- _Source document_
BEGIN

Hello there!! I am having an issue that I really don’t know how to solve and I have been trying for weeks. I have a binary classification task with two labels “Label 1” and “Label 2”. Model training conditions described in the following topics.
- I am using pre-trained resnet (already tried several ones, resnet18, resnet34, resnet50, resnet101). Also already tried densenet121 and the results are more a less the same.
- Image size: to 224x224
- My dataset is composed of 715 train images and 174 validation images. With data augmentation (random crop, random flip and colour jitter) the dataset size increases to 1430 training images. I already double and triple checked and I don’t have wrong labels or mix data between train and validation sets.
- Tried also two different loss functions: CrossEntropyLoss and SigmoidFocalLoss.
- The learning rate was varied from 0.01 to 0.0001.
- The optimizer I am using is Adam, but I also already tested SGD.
- The batch size used was 5, 16 or 32.
- Also, I tried to add some regularization, including the dropout and weight decay.
However, the weird behaviour still happens, which is this one I show in the image. I have a very unstable validation loss that usually doesn’t show a tendency of decreasing, it just decreases randomly on some of the epochs, it seems almost like the model is not learning. These types of curves are not really what is expected. I am not even sure if we can call this overfitting. However, the accuracy is not that bad, on a set of 100 images, usually, it has an accuracy of more a less 85% or more, but at the same time the images that are failing are not corner cases and it was not expected that they would fail.
Does anyone have any ideas about what I could do to improve the model or does anyone even knows the reason why this could be happening?
Thank you in advance.

END

- _What is expected_
After data augmentation, how many training images does the forum post report?

[Records from a collection]
BEGIN

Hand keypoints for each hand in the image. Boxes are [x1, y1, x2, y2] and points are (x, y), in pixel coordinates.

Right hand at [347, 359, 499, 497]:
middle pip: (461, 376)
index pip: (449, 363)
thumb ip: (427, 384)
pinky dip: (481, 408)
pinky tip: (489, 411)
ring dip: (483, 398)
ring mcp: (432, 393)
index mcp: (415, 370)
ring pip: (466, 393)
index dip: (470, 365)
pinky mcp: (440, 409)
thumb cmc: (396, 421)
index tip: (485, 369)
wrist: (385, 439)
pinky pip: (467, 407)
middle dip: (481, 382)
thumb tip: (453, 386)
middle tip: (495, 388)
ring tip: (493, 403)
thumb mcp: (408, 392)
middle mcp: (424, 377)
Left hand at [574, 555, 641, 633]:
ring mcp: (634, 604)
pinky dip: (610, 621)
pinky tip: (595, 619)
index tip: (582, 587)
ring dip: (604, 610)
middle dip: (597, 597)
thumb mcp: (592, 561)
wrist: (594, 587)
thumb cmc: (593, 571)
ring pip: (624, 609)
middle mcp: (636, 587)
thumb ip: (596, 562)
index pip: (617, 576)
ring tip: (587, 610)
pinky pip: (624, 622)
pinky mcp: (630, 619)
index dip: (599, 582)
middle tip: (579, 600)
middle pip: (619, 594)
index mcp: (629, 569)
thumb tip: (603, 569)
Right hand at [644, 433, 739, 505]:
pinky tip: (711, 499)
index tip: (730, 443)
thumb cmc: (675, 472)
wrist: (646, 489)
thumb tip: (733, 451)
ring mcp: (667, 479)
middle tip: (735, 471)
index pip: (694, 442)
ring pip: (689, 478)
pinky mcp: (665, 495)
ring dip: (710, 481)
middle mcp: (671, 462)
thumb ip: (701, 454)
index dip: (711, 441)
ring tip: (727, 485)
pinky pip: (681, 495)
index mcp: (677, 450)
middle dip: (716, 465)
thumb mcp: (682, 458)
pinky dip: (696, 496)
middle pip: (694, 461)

END

- _Reply to the exercise_
1430 training images.